More examples of alias augmentation applied to different IQS problems can be
found in a recent survey by Tao~\cite{tao22}.

There do exist specialized sampling indexes~\cite{hu14} with both efficient
sampling and support for updates, but these are restricted to specific query
types and are often very complex structures, with poor constant factors
associated with sampling and update costs, and so are of limited practical
utility.
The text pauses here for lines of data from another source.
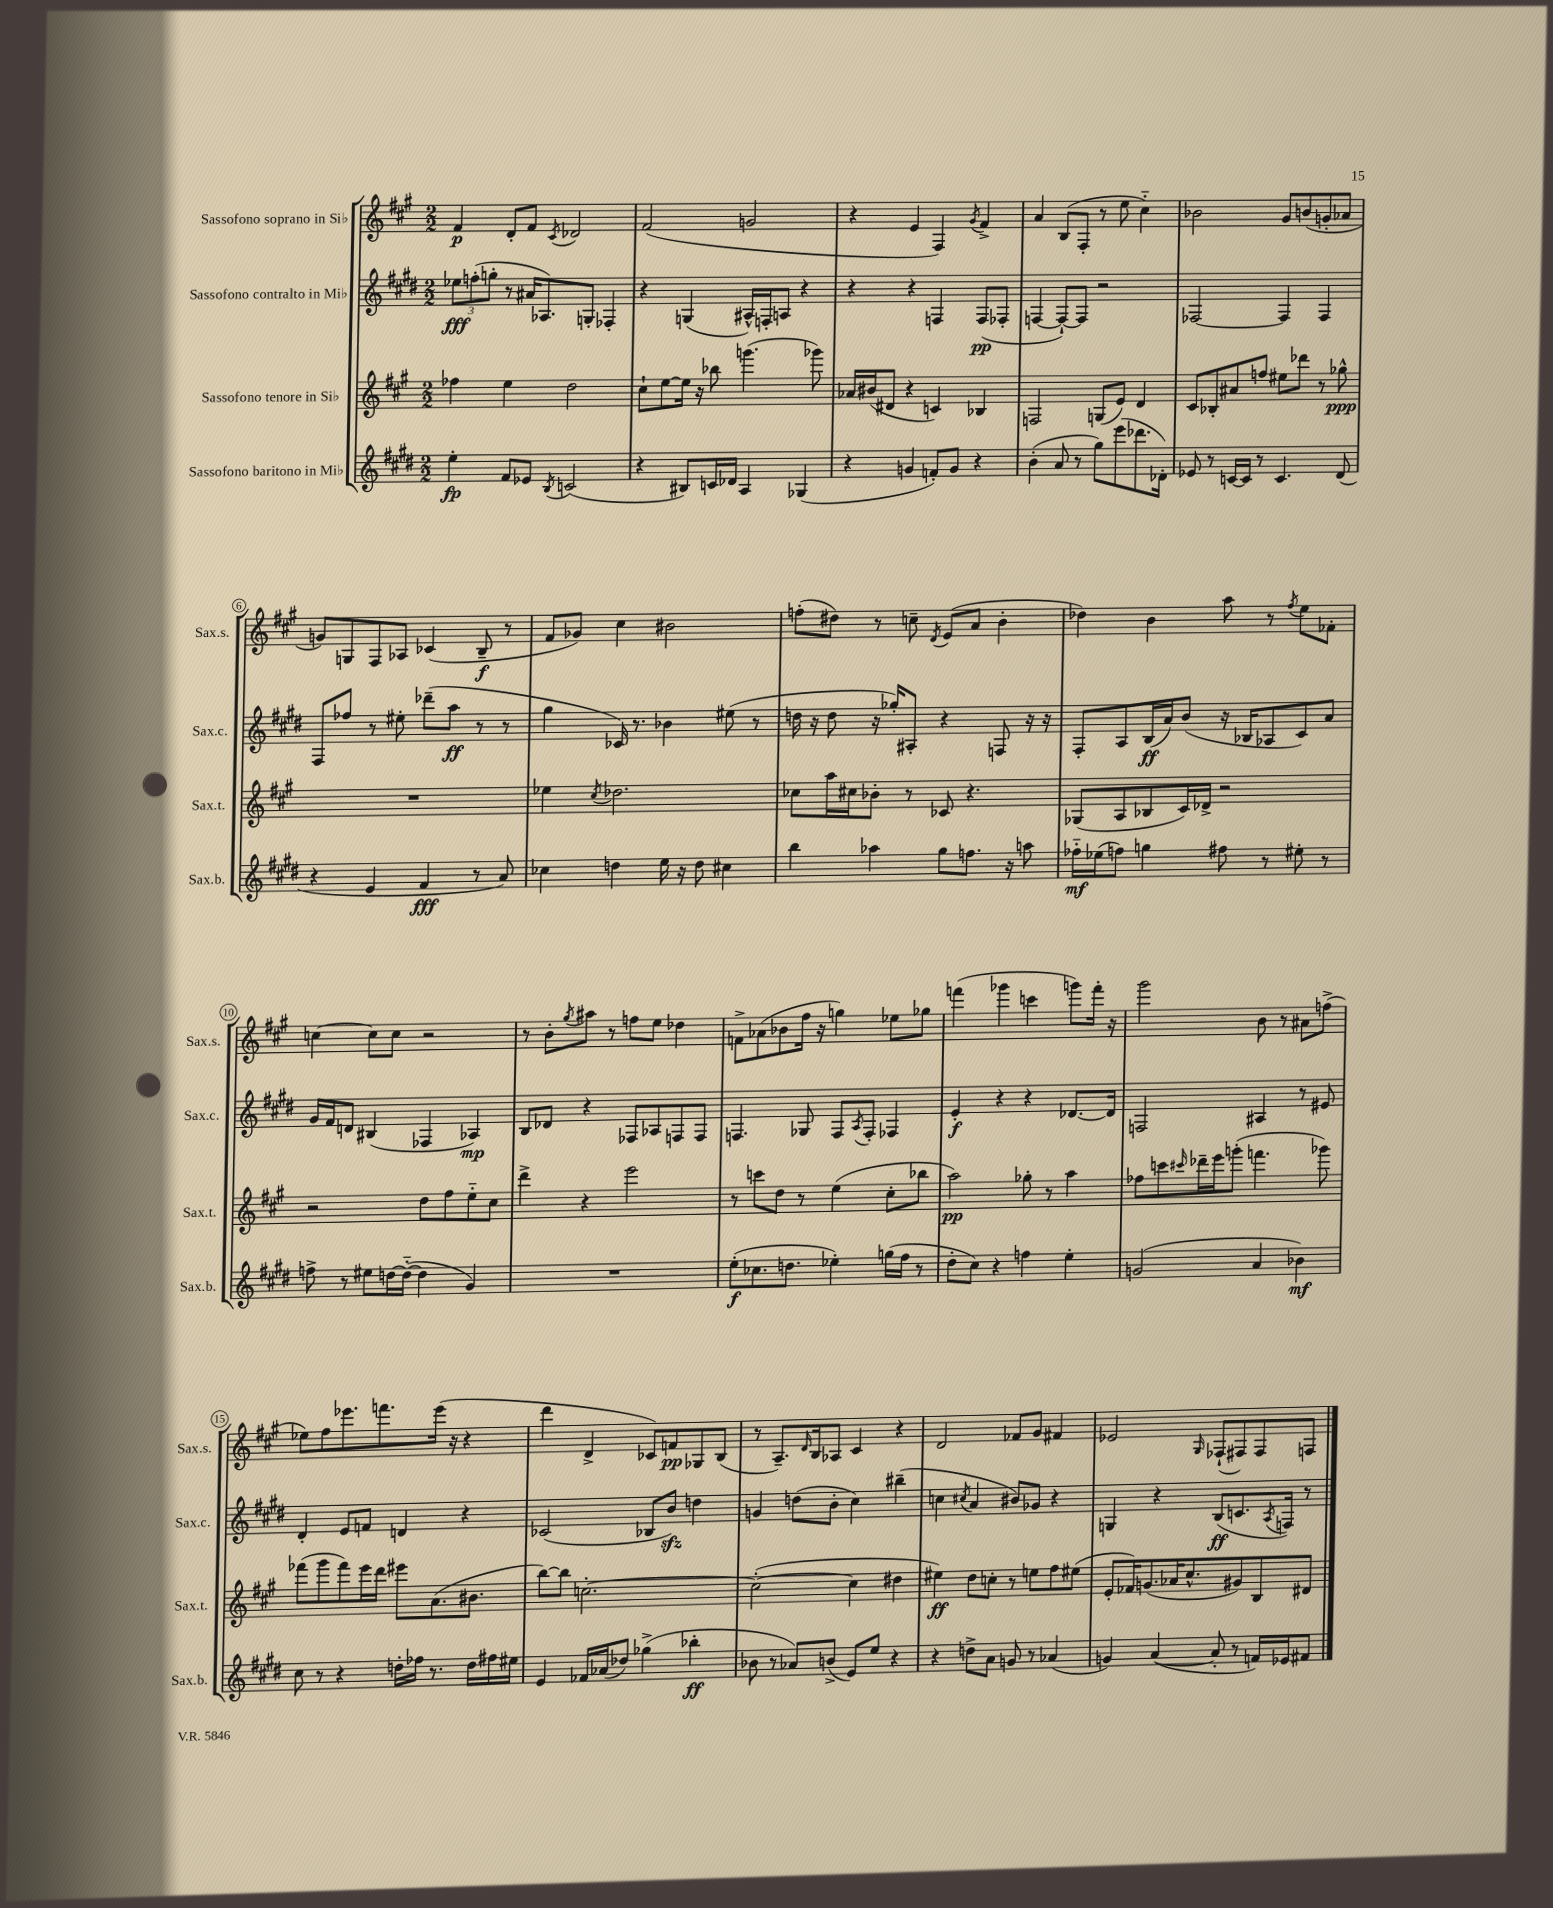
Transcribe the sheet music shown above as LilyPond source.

<<
\new StaffGroup <<
\new Staff = "s0" \with { instrumentName = "Sassofono soprano in Sib" shortInstrumentName = "Sax.s." } {
    \clef treble \key a \major \numericTimeSignature \time 2/2
    fis'4\p d'8-. fis'8 \acciaccatura { cis'8 } des'2 |
    fis'2( g'2 |
    r4 e'4 fis4) \acciaccatura { gis'8 } fis'4-> |
    a'4 b8( fis8-. r8 e''8 cis''4-_) |
    bes'2 gis'8 b'8( g'8-. aes'8 |
    g'8) g8 fis8 aes8 ces'4( b8--\f r8 |
    fis'8 ges'8) cis''4 bis'2 |
    f''8-.( dis''8) r8 c''8-- \acciaccatura { d'8 } e'8( a'8 b'4-. |
    des''4) b'4 a''8 r8 \acciaccatura { fis''8 } e''8 fes'8-. |
    c''4~ c''8 c''8 r2 |
    r8 b'8-. \acciaccatura { gis''8 } ais''8 r8 f''8 e''8 des''4 |
    f'8-> aes'8( bes'8 fis''16 r16 g''4) ees''8 ges''8 |
    f'''4( ges'''4 c'''4 g'''8) f'''16-. r16 |
    gis'''2 b'8 r8 ais'8 f''8->( |
    ees''8) fis''8 ees'''8. f'''8. ees'''16( r16 r4 |
    d'''4 d'4-> ces'8) f'8\pp ges8 b8( |
    r8 a8.--) \grace { d'16 } b16 aes8 cis'4 r4 |
    d'2 fes'8 gis'8 fis'4 |
    ees'2 \grace { gis16 } fes8-!( fis8) fis8 f8 \bar "|." |
}
\new Staff = "s1" \with { instrumentName = "Sassofono contralto in Mib" shortInstrumentName = "Sax.c." } {
    \clef treble \key e \major \numericTimeSignature \time 2/2
    \tuplet 3/2 { ees''8\fff f''8-.( g''8-. } r8 ais'16 aes8.) g8-. fes4-. |
    r4 g4( ais16-^) f16-. a8 r4 |
    r4 r4 f4 f8\pp( fes8-. |
    f4~ f8~-!) f8 r2 |
    fes2~ fes4 fes4 |
    fis8 fes''8 r8 eis''8-. des'''8--( a''8\ff r8 r8 |
    gis''4 ces'16) r8. bes'4 eis''8( r8 |
    d''16 r16 d''8 r16 ges''16-.) ais8-. r4 f8 r16 r16 |
    fis8-. a8 b16\ff( a'16) b'8( r16 bes16 aes8 cis'8) a'8 |
    gis'16 fis'16 d'8 bis4( fes4 aes4\mp) |
    b8 des'8 r4 fes8 aes8 f8 f8 |
    f4. ges8 f8 \acciaccatura { a8 } f8-. fes4 |
    e'4-.\f r4 r4 des'8.~ des'16 |
    f2 ais4 r8 eis'8 |
    dis'4-. e'8 f'8 d'4 r4 |
    ces'2( bes8 b'8\sfz) d''4 |
    g'4 d''8( b'8-. cis''4) bis''4--( |
    c''4 \acciaccatura { cis''8 } a'4 bis'8) ges'8 r4 |
    g4 r4 b8\ff( c'8. \acciaccatura { a8 } f16) r8 \bar "|." |
}
\new Staff = "s2" \with { instrumentName = "Sassofono tenore in Sib" shortInstrumentName = "Sax.t." } {
    \clef treble \key a \major \numericTimeSignature \time 2/2
    fes''4 e''4 d''2 |
    cis''8-! e''8~ e''16 r16 bes''8 g'''4.( ges'''8) |
    aes'16 bis'16( dis'8 r4 c'4) bes4 |
    f2 g8( e'8) d'4 |
    cis'8 bes8-. ais'8 f''8 eis''8 des'''8 r8 ges''8-^\ppp |
    R1 |
    ees''4 \acciaccatura { cis''8 } des''2. |
    ces''8 a''16 cis''16 bes'8-. r8 ces'8 r4. |
    ges8( a8 bes8 cis'16) des'16-> r2 |
    r2 d''8 fis''8 e''8-_ cis''8 |
    d'''4-> r4 e'''2 |
    r8 c'''8 d''8 r8 e''4( cis''8-. bes''8 |
    a''2\pp) ges''8-. r8 a''4 |
    fes''8 c'''8 \grace { cis'''16 } des'''16-- e'''16 g'''8-.( f'''4. ges'''8) |
    fes'''8( gis'''8 fes'''8) e'''16 d'''16 eis'''8 a'8.( bis'8. |
    b''8~) b''8 c''2.~-. |
    c''2~-.( c''4 dis''4 |
    eis''4\ff) d''8 c''8-. r8 e''8 fis''8 eis''8( |
    e'8-. fes'16) g'8.( aes'16 cis''8.-^ gis'8) b8 dis'8 \bar "|." |
}
\new Staff = "s3" \with { instrumentName = "Sassofono baritono in Mib" shortInstrumentName = "Sax.b." } {
    \clef treble \key e \major \numericTimeSignature \time 2/2
    e''4-.\fp fis'8 ees'8 \acciaccatura { b8 } c'2( |
    r4 bis8) c'16 des'16 a4 ges4( |
    r4 g'4 f'8-.) g'8 r4 |
    b'4-.( a'8 r8 gis''8) e'''8( des'''8. des'16-.) |
    ees'8 r8 c'16~ c'16 r8 c'4. dis'8( |
    r4 e'4 fis'4\fff r8 a'8) |
    ces''4 d''4 e''16 r16 d''8 cis''4 |
    b''4 aes''4 gis''8 f''8. r16 a''8 |
    fes''16-_\mf ees''16( f''8) g''4 fis''8 r8 eis''8-. r8 |
    f''8-> r8 eis''8 d''16~ d''16~-_( d''4 gis'4) |
    R1 |
    e''8-.\f( ces''8. d''8. ees''4-.) g''16( fis''16 r8 |
    dis''8-. cis''8) r4 f''4 e''4-. |
    g'2( a'4 bes'4\mf) |
    cis''8 r8 r4 d''16-. fes''16 r8. d''16 fis''16 eis''16 |
    e'4 fes'16 aes'16( des''8) ges''4->( bes''4-.\ff |
    bes'8 r8 aes'8) b'8->( e'8) e''8 r4 |
    r4 d''8-> a'8 g'8 r8 aes'4( |
    g'4) a'4~( a'8-. r8 f'16) ees'16 fis'8 \bar "|." |
}
>>
>>
\layout { \context { \Score \override BarNumber.stencil = #(make-stencil-circler 0.1 0.3 ly:text-interface::print) } }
There has also been work~\cite{hagerup93,matias03,allendorf23} on
extending the alias structure to support weight updates over a fixed set of
elements. However, these solutions do not allow insertion or deletion in the
underlying dataset, and so are not well suited to database sampling
applications. 

\Paragraph{The Dichotomy.} Among these techniques, there exists a
clear trade-off between efficient sampling and support for updates. Tree-traversal 
based sampling solutions pay a dataset size based cost per sample, in exchange for
update support. The static solutions lack support for updates, but support
near-constant time sampling. While some data structures exist with support for
both, these are restricted to highly specialized query types. Thus in the
general case there exists a dichotomy: existing sampling indexes can support
either data updates or efficient sampling, but not both.